= Sudden acquired retinal degeneration syndrome =

Disease of dogs

Sudden acquired retinal degeneration syndrome (SARDS) is a disease in dogs causing sudden blindness. It can occur in any breed, but female dogs may be predisposed. Approximately 4000 cases are seen in the United States annually.

==Characteristics==

Symptoms include sudden permanent blindness, but may occur more slowly over several days, weeks or months, dilated pupils. Pupillary light reflexes are usually reduced but present; the slow phase mediated by melanopsin in retinal ganglion cells is retained. Other symptoms commonly seen are similar to those seen with Cushing's disease and include increased water consumption and urination, weight gain, confusion, restlessness, behavioral changes and lethargy. These symptoms may develop over a few months preceding the onset of SARDS. Clinical signs and disease progression vary markedly among individual animals, depending on the number and type of hormones that are increased, the degree of hormone elevation, and the age of the dog.
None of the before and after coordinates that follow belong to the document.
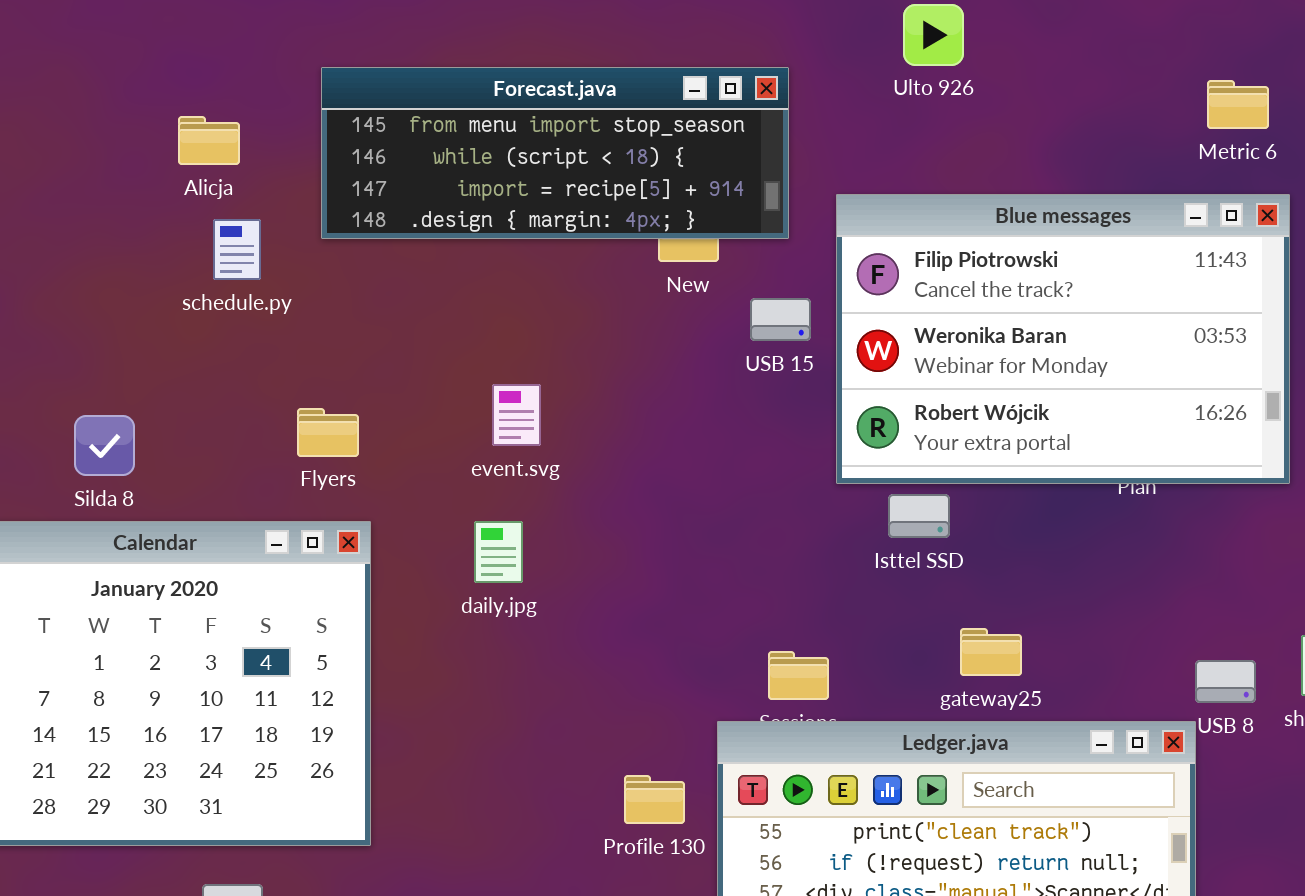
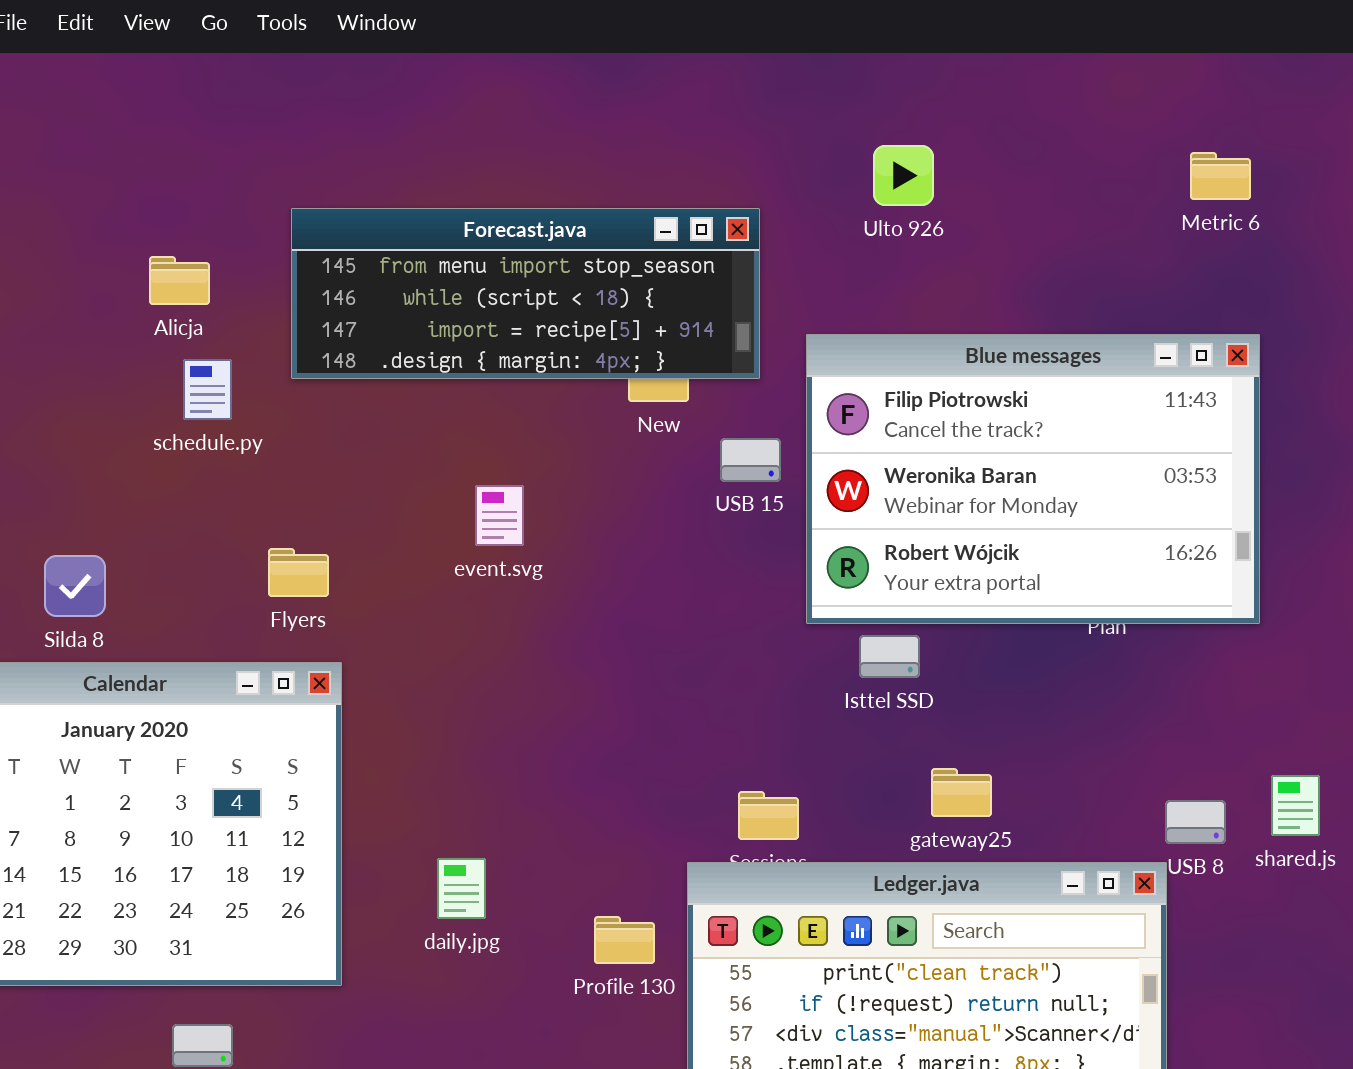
Metric 6: [1207,80,1269,129] -> [1190,152,1251,200], moved
event.svg: [492,384,541,446] -> [475,485,524,546], moved
daily.jpg: [474,521,523,583] -> [437,858,486,919], moved

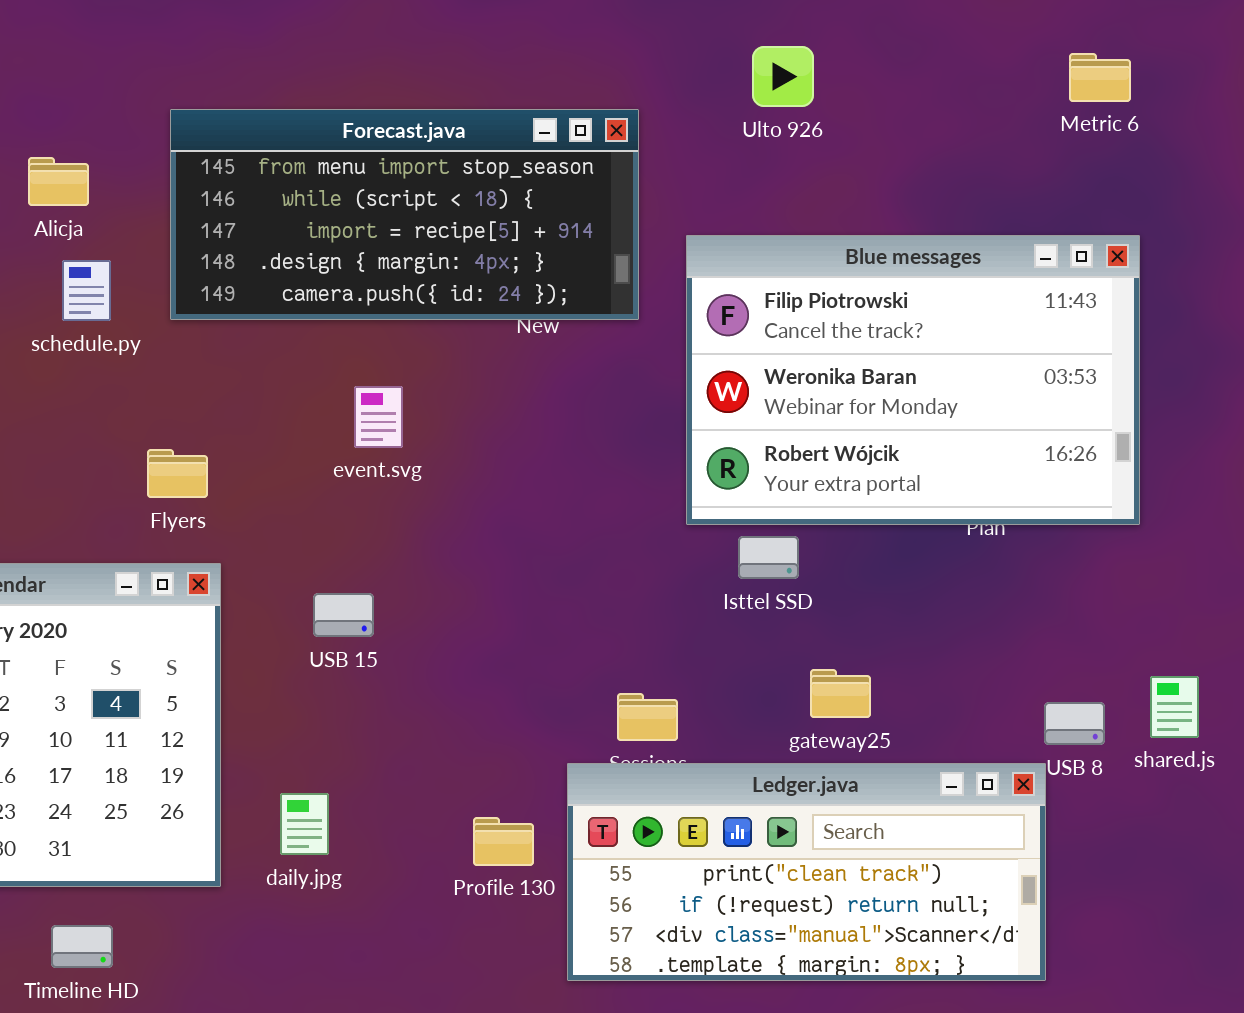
Forecast.java: [291,208,760,379] -> [170,109,639,320], resized
USB 15: [720,438,781,482] -> [313,593,374,637], moved
daily.jpg: [437,858,486,919] -> [280,793,329,855], moved

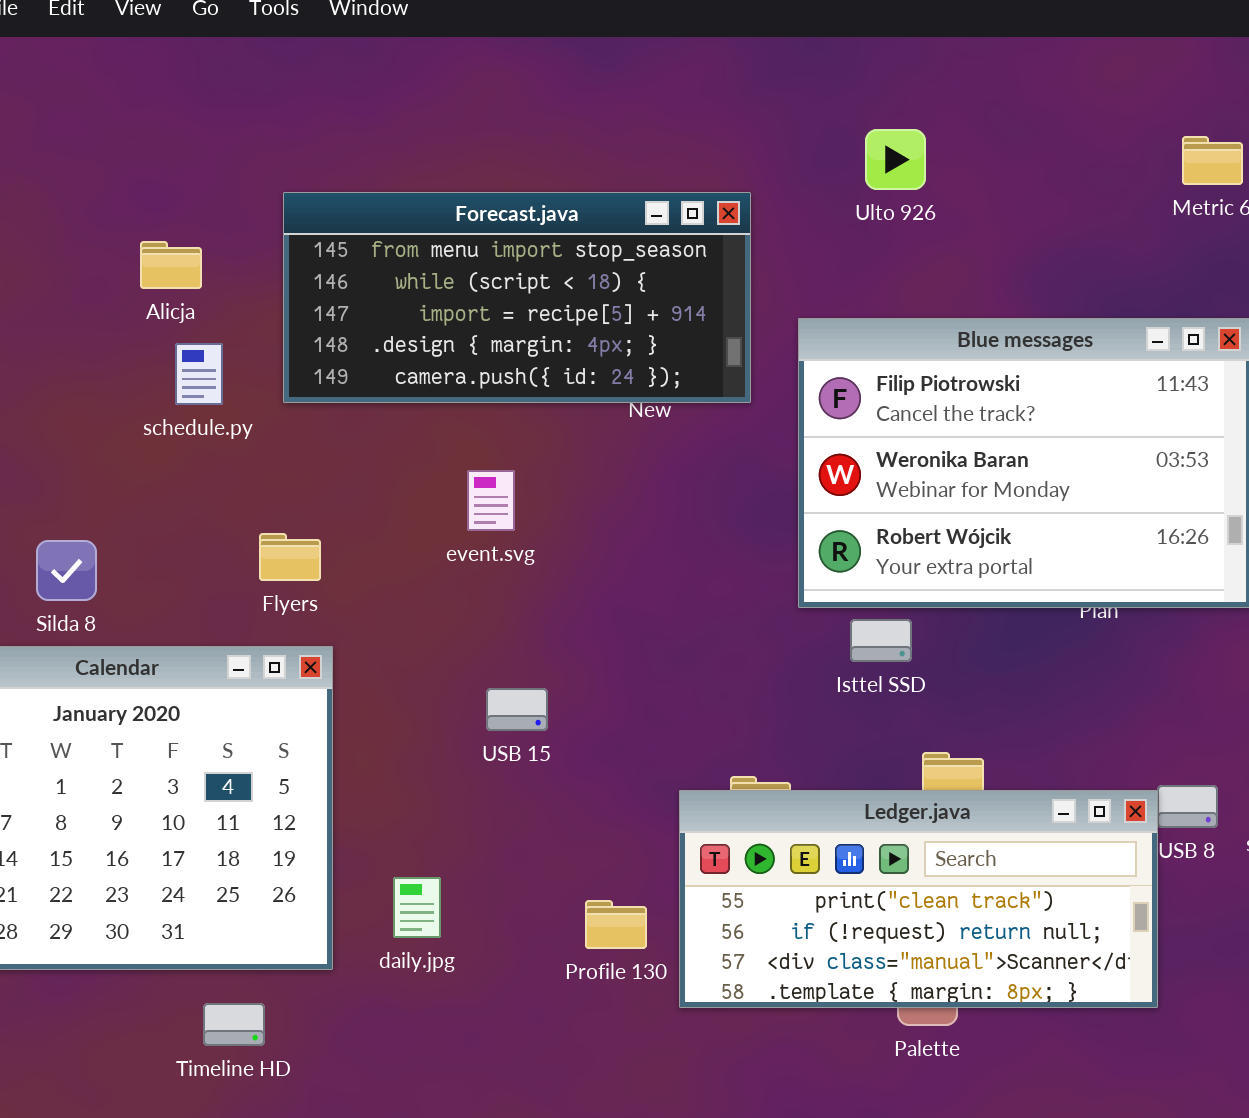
USB 15: [313,593,374,637] -> [486,688,548,731], moved
Ledger.java: [567,763,1046,981] -> [679,790,1158,1008], moved
Timeline HD: [51,925,113,968] -> [203,1003,265,1046], moved

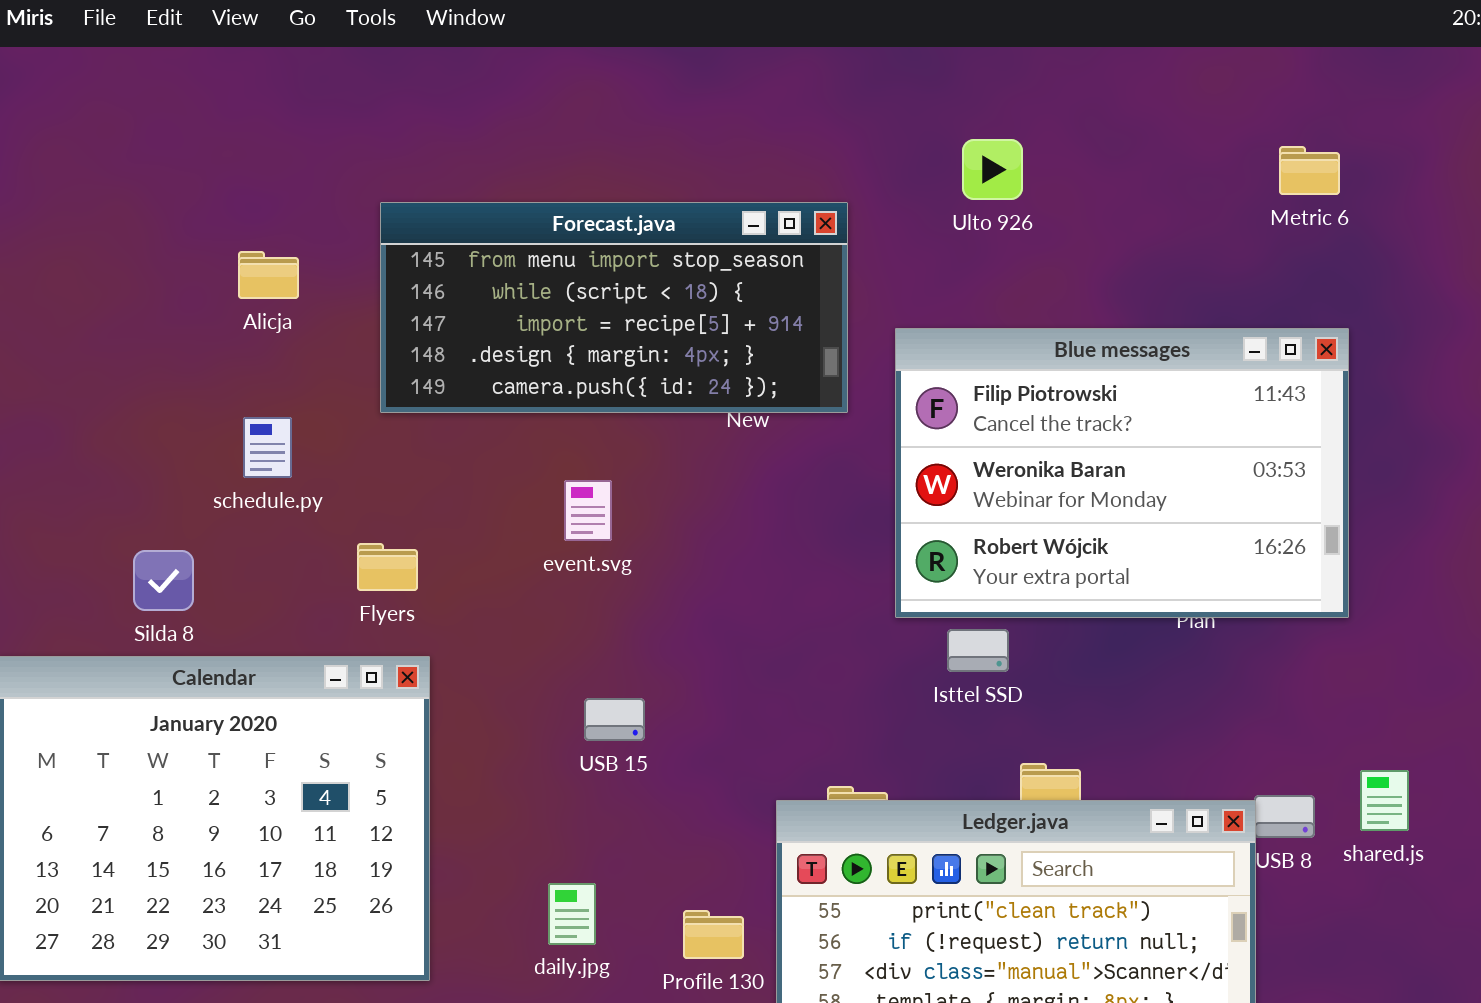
schedule.py: [175,343,223,405] -> [243,417,292,478], moved
daily.jpg: [393,877,441,938] -> [548,883,596,945], moved

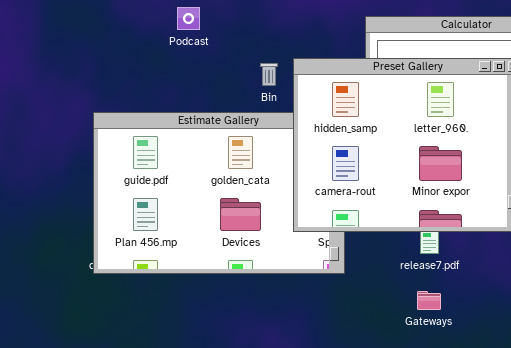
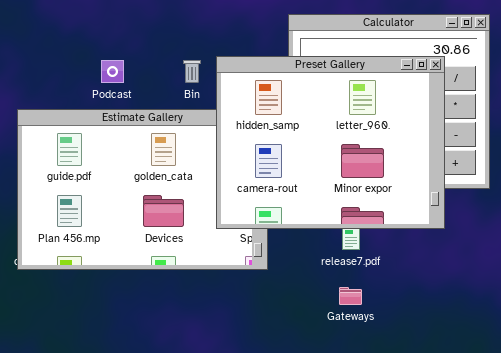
Podcast: [177,7,200,30] -> [101,60,124,83], moved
Some owners notice a more obvious "eye shine" in photographs due to the dilated pupils and retinal atrophy creating what is described as a "hyper-reflective tapetum".

==Causes==

The cause of SARDS is considered to be idiopathic and the veterinary community is divided as to its cause, but the most common hypotheses on the causes of the disease possibly include autoimmune disease, or exposure to toxins. Autoimmune disease as a cause is controversial because some studies have supported the presence of antiretinal autoantibodies in dogs with SARDS, but others have failed to show a link. Despite similar symptoms and blood test results to Cushing's disease, evaluation of dogs with SARDS did not reveal any tumors in the pituitary or adrenal glands, and recent work has indicated significant differences in the clinical and laboratory test parameters between the two diseases.

==Diagnosis==

Examination with an ophthalmoscope will initially show no changes, but in a few months atrophy of the retina will resemble the appearance of progressive retinal atrophy. Pathologically, there is a loss of the rod and cone cells followed by degeneration of other layers of the retina. The retinal degeneration appears to be related to apoptosis of these cells. SARDS must be distinguished from other causes of sudden blindness that have no visible pathology, including retrobulbar optic neuritis, a tumor at the optic chiasm, or other central nervous system diseases. Electroretinography is useful to definitively diagnose SARDS.

==Treatment==

While there is no unilateral treatment for SARDS researchers at the Iowa State University (ISU) led by Dr. Siniša Grozdanić, a veterinary ophthalmologist at ISU, have successfully restored vision in two dogs who have been in 2007 successfully treated through an experimental treatment by intravenous immunoglobin (IVIg). "Although the dogs won't be catching any Frisbees, they can navigate and not bump into objects", Dr. Grozdanić notes.

Various immunosuppressive treatment regimens have been tried, but are not consistently effective. Treatment regimens with adrenal steroids and thyroid hormones have been proposed, but as of 2016 no controlled, peer reviewed studies had investigated the effectiveness of such treatments.